In a direct contradiction of claims that NHS productivity has fallen over the last decade - a central vein of the government's argument for the current dramatic healthcare reforms - Professor Nick Black, from the Department from Public Health and Policy at the London School of Hygiene and Tropical Medicine, argues that the figures fail to reflect real improvements achieved by the health service during this time.

Analysis by the Office for National Statistics frequently cited by politicians to highlight the need for change has shown that overall NHS productivity in the UK slipped 0·4% a year since 2000. However, quantity estimates were based on just 80% of activities, thereby potentially underestimating service output, and there were concerns over the way improvements to service quality were assessed, casting a shadow of doubt over the report's conclusions.

A subsequent look at a much wider range of data now available actually suggest substantial improvements in the quality of healthcare, Prof Black says. For example, the life expectancy of a baby born in 2009 is three years longer than one born in 2000, while fatality rates from specialist databases provide further evidence, showing declines in adult critical care (2·4% a year), dialysis (3·3% a year), coronary artery bypass surgery (4·9% a year), and acute myocardial infarction (5·3% a year).

In addition, improvements in evidence-based clinical practice also underpin a higher quality service, with a relative rise of 11·0% a year for use of primary angioplasty after myocardial infarction with ST elevation, while adherence to guidelines for patients with stroke have risen 5·7% a year, he notes.

Kill the bill

The findings are particularly pertinent given that one of the reasons the current government cites for its "radical and widely unpopular health reforms" is the decade-long decline in productivity of the NHS, notes Lancet editor Richard Horton. But, "as Nick Black shows, this alleged decline is a myth." 

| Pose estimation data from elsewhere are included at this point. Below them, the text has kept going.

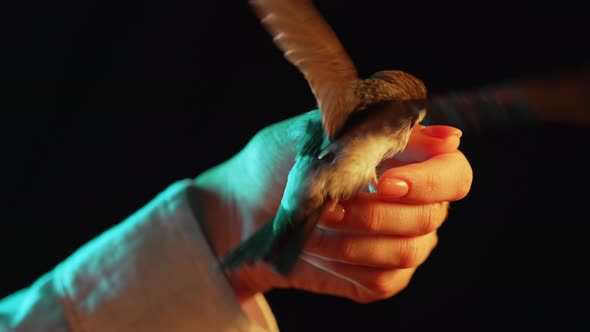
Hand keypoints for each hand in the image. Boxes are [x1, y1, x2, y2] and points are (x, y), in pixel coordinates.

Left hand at [192, 110, 471, 302]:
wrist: (243, 206)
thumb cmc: (281, 162)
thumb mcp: (323, 132)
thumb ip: (384, 129)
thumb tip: (450, 137)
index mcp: (407, 161)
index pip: (454, 174)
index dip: (428, 182)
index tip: (385, 182)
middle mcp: (413, 204)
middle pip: (430, 217)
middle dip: (374, 213)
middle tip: (329, 204)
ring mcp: (399, 242)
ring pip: (407, 251)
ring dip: (354, 240)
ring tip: (316, 225)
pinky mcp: (380, 277)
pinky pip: (383, 280)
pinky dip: (346, 265)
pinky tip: (319, 248)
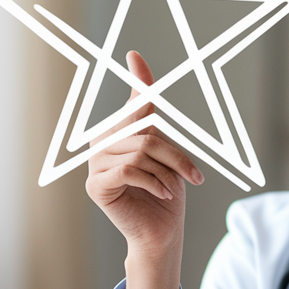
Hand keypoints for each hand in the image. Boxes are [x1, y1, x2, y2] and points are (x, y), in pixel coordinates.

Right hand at [85, 51, 203, 288]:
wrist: (162, 234)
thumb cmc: (165, 194)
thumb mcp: (167, 152)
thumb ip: (153, 120)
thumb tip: (139, 67)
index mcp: (118, 133)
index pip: (134, 104)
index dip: (139, 80)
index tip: (135, 55)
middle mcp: (101, 144)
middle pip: (145, 133)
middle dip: (175, 154)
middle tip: (194, 176)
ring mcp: (95, 165)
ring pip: (141, 152)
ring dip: (166, 173)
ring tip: (172, 189)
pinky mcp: (95, 186)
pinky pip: (128, 170)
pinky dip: (153, 182)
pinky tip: (162, 193)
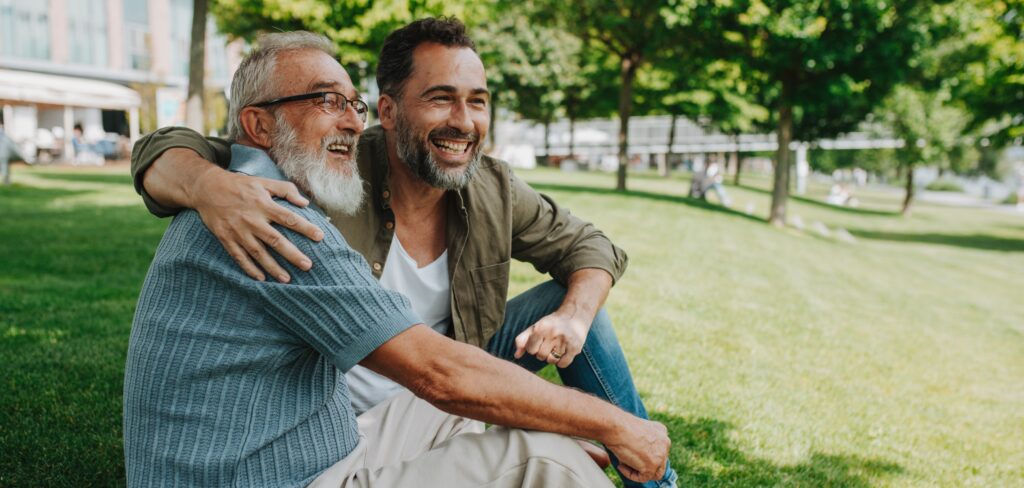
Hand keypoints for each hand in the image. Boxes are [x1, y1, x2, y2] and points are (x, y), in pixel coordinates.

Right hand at [190, 165, 323, 282]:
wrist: (206, 188)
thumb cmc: (239, 184)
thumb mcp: (263, 181)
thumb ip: (286, 190)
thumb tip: (305, 203)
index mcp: (263, 205)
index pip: (288, 218)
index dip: (305, 228)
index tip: (320, 237)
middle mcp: (252, 220)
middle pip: (275, 240)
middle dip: (292, 254)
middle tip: (308, 266)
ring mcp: (238, 231)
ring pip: (258, 253)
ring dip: (273, 267)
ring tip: (287, 279)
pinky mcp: (226, 238)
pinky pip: (239, 257)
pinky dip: (249, 268)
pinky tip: (261, 278)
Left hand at [513, 312, 588, 367]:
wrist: (575, 315)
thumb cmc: (551, 324)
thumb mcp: (535, 327)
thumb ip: (522, 340)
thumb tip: (516, 355)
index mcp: (541, 327)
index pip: (531, 349)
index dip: (534, 348)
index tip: (540, 342)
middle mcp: (553, 333)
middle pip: (541, 356)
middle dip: (543, 353)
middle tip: (549, 344)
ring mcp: (565, 340)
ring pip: (552, 361)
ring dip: (552, 358)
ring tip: (556, 348)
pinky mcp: (575, 347)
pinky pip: (563, 364)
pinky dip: (561, 362)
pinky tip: (563, 353)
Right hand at [604, 417, 670, 482]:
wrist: (615, 426)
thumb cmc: (620, 425)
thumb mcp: (636, 429)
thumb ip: (643, 441)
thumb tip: (639, 453)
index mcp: (662, 431)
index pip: (658, 450)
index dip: (646, 455)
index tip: (633, 454)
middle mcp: (665, 443)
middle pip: (659, 462)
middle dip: (644, 465)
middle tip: (628, 462)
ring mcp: (660, 455)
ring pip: (654, 473)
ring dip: (638, 471)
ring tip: (623, 464)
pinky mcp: (652, 466)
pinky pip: (642, 478)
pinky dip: (630, 474)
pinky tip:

"If the main reason for the Health and Social Care Bill is a lie, the upheavals it will produce are entirely unnecessary. This is further evidence to kill this damaging and dangerous bill,” he added.

Shadow Health Secretary Andy Burnham said Prof Black's analysis is "hugely embarrassing" for Prime Minister David Cameron.

"It demolishes an anti-NHS argument that Cameron and his Ministers have repeatedly trotted out for their right-wing re-organisation. Far from falling, NHS productivity increased in the last decade at the same time as the NHS was achieving record patient satisfaction", he said.